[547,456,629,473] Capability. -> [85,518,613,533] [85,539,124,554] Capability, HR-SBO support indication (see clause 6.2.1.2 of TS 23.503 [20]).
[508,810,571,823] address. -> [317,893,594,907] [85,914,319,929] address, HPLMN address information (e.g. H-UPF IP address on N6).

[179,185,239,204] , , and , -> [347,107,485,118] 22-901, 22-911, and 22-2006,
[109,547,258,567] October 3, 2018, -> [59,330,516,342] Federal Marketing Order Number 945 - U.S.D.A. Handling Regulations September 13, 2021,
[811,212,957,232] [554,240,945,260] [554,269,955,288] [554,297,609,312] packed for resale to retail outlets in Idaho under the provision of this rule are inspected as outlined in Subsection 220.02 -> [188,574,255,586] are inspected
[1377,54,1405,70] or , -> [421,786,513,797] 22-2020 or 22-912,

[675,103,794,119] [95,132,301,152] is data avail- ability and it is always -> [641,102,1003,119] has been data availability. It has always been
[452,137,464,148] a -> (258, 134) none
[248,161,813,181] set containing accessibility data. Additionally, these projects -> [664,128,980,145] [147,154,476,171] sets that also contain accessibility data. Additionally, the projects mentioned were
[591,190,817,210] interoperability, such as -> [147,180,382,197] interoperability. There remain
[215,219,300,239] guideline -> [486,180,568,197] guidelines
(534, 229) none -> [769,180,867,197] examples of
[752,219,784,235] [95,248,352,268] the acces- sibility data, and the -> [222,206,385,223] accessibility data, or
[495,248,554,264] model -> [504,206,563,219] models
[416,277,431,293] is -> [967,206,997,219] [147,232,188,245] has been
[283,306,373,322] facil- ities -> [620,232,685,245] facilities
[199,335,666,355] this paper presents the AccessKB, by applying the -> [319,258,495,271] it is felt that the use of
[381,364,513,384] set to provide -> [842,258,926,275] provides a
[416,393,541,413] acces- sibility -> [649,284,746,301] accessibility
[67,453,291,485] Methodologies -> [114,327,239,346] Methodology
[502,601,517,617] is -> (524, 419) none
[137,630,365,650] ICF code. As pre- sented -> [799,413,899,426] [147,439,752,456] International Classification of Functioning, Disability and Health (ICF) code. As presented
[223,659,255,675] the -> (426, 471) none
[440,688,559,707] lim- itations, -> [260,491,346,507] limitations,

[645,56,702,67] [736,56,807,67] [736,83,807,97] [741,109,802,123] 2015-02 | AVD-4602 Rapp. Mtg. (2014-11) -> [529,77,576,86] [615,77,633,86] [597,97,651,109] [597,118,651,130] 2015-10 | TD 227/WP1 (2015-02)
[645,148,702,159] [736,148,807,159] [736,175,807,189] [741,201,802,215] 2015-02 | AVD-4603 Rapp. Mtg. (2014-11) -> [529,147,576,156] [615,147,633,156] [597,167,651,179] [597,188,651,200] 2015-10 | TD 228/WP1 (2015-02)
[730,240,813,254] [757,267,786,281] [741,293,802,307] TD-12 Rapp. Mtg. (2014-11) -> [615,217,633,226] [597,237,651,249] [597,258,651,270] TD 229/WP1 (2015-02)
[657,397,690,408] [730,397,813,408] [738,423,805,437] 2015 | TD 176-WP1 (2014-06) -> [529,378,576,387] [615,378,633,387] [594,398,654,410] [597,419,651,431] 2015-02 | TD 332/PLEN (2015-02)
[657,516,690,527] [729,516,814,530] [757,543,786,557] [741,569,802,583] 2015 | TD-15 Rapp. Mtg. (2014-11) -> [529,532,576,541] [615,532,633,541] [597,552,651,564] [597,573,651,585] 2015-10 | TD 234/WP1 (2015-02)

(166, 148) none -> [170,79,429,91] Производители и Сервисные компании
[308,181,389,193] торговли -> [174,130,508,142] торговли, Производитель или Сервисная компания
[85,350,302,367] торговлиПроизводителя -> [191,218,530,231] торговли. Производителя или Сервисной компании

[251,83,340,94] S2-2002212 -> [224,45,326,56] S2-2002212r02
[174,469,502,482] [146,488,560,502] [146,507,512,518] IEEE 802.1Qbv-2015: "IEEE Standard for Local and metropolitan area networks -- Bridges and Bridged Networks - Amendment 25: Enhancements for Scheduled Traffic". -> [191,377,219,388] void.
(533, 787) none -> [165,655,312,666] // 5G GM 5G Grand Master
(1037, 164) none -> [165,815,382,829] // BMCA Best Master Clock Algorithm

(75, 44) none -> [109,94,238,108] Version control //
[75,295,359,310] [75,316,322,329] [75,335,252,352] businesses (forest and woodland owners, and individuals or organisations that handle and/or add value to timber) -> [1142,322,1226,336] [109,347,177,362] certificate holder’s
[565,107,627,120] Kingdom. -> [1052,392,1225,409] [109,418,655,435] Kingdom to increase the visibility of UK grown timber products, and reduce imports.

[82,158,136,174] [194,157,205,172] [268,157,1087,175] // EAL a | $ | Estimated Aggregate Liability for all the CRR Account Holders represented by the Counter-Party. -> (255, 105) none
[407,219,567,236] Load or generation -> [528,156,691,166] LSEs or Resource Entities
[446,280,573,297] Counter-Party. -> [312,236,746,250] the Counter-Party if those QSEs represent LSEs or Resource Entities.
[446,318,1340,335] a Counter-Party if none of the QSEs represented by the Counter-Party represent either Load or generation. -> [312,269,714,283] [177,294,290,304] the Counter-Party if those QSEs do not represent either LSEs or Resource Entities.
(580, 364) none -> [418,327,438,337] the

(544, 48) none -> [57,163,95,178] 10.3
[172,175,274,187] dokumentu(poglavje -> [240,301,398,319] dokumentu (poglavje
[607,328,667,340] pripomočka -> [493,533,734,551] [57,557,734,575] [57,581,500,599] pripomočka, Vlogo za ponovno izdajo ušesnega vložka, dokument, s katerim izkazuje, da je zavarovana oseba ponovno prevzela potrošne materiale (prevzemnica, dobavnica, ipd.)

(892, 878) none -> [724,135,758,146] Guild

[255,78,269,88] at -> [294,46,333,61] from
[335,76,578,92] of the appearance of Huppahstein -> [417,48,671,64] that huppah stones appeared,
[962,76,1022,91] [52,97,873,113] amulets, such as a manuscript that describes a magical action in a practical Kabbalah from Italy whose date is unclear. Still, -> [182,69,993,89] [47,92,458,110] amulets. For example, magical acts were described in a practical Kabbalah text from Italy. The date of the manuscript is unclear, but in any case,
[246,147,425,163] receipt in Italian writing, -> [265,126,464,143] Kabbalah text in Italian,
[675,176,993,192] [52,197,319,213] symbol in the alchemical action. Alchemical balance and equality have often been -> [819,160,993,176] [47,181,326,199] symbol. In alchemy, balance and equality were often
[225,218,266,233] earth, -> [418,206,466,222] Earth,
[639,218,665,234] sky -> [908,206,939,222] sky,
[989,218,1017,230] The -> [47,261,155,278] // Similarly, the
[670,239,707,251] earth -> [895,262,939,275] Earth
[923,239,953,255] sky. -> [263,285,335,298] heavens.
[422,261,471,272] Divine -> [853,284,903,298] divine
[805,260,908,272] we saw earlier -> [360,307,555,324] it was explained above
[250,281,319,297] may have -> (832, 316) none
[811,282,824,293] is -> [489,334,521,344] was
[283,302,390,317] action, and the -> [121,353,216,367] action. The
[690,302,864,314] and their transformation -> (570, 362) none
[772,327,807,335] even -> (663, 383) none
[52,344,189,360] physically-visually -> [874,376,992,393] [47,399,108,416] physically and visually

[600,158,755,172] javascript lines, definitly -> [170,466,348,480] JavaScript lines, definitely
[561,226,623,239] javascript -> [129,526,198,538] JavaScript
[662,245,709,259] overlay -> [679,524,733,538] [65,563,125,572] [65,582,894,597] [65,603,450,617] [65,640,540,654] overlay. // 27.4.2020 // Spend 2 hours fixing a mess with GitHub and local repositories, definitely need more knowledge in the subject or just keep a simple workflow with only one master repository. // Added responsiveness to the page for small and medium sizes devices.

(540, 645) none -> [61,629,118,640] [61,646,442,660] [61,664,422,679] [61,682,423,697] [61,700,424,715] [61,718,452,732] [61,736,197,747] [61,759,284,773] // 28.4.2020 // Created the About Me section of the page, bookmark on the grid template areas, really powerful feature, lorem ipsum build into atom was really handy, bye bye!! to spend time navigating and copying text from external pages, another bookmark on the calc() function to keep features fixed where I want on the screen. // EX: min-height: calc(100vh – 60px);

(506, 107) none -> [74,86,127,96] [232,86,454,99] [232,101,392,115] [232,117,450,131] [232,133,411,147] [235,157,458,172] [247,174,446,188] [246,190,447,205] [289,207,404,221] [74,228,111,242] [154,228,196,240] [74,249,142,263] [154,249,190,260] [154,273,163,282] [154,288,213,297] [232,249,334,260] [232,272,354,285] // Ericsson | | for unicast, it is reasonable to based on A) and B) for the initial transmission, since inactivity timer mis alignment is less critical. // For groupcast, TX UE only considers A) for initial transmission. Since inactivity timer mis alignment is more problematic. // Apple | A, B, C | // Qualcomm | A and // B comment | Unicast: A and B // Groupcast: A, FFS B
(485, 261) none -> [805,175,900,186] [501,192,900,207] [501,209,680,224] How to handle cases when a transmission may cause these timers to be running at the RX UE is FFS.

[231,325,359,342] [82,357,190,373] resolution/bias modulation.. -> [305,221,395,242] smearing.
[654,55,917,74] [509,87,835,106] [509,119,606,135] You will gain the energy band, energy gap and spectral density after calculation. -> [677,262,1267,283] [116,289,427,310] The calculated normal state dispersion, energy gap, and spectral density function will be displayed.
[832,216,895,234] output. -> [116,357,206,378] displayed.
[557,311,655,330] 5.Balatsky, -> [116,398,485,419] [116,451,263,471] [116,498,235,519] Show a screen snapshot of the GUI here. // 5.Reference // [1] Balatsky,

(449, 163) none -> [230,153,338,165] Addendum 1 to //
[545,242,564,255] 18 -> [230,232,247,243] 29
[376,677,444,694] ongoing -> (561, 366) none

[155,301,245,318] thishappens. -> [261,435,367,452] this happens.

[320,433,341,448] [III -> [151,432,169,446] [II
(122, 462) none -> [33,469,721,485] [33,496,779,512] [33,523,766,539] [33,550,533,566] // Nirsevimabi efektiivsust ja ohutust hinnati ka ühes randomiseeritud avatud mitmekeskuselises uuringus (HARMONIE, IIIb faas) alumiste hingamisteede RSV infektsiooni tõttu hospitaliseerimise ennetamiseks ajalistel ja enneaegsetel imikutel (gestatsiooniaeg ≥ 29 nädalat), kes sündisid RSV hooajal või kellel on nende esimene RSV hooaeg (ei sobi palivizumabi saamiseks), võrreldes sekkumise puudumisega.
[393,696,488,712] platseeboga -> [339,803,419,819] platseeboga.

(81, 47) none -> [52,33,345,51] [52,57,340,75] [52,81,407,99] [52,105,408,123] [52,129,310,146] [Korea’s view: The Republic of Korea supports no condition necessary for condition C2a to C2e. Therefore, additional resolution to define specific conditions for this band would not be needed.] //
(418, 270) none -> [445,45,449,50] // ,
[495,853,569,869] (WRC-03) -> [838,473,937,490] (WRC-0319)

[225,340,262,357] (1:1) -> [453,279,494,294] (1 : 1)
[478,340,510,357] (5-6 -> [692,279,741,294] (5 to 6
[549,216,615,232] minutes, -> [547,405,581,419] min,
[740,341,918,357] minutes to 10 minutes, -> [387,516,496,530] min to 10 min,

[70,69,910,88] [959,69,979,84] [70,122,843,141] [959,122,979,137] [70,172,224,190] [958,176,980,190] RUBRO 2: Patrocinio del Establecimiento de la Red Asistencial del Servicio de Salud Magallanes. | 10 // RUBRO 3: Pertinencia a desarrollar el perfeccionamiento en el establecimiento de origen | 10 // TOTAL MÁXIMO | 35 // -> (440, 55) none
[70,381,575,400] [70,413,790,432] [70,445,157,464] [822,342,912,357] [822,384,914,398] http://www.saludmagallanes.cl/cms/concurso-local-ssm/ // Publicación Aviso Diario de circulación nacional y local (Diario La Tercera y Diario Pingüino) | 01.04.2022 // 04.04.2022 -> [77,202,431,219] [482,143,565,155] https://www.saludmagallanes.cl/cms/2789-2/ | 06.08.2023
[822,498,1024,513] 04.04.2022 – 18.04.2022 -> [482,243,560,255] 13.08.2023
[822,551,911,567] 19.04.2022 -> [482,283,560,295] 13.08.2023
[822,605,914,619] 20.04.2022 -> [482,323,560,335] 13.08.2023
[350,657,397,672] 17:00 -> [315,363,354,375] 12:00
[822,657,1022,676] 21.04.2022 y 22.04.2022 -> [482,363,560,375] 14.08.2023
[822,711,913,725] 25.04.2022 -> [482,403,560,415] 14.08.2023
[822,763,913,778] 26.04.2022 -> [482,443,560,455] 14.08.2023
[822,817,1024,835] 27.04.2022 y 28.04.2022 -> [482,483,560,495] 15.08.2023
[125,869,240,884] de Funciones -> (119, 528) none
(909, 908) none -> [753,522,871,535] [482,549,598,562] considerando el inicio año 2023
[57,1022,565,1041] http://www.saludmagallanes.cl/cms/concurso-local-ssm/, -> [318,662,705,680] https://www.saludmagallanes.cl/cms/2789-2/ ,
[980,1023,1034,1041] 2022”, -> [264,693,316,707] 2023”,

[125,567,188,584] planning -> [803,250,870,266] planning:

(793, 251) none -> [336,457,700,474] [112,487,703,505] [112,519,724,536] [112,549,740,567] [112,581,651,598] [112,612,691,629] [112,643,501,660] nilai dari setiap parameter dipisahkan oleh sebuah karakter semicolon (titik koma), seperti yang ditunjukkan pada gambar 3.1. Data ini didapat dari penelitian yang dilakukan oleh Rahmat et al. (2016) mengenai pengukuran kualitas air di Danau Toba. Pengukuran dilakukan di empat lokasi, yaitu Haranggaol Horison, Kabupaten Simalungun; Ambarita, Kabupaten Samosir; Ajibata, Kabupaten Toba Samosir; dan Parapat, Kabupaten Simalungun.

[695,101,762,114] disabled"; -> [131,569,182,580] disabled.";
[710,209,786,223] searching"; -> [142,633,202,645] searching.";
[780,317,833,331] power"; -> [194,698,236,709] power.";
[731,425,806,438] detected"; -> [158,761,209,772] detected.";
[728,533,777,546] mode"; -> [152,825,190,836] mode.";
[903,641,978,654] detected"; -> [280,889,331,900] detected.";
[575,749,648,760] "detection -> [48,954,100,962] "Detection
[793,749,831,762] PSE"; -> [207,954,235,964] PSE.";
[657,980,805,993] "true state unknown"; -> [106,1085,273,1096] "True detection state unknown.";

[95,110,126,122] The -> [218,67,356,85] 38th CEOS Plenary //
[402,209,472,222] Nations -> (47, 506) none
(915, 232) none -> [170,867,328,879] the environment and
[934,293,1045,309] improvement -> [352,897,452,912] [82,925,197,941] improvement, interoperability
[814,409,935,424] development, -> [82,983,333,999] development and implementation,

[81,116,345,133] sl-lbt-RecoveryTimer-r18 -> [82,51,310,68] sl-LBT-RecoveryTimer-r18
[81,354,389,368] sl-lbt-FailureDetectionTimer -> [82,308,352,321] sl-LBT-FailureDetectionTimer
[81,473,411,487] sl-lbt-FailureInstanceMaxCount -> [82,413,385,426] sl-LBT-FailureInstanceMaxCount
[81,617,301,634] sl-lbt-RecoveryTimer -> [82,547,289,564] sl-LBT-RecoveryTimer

**Work order:** Above are the entries. Output exactly the lines beginning with the line that has "[215,219,300,239] guideline ->" and ending with the line that has "[416,277,431,293] is ->".

**Worked solution:**
[215,219,300,239] guideline -> [486,180,568,197] guidelines
(534, 229) none -> [769,180,867,197] examples of
[752,219,784,235] [95,248,352,268] the acces- sibility data, and the -> [222,206,385,223] accessibility data, or
[495,248,554,264] model -> [504,206,563,219] models
[416,277,431,293] is -> [967,206,997,219] [147,232,188,245] has been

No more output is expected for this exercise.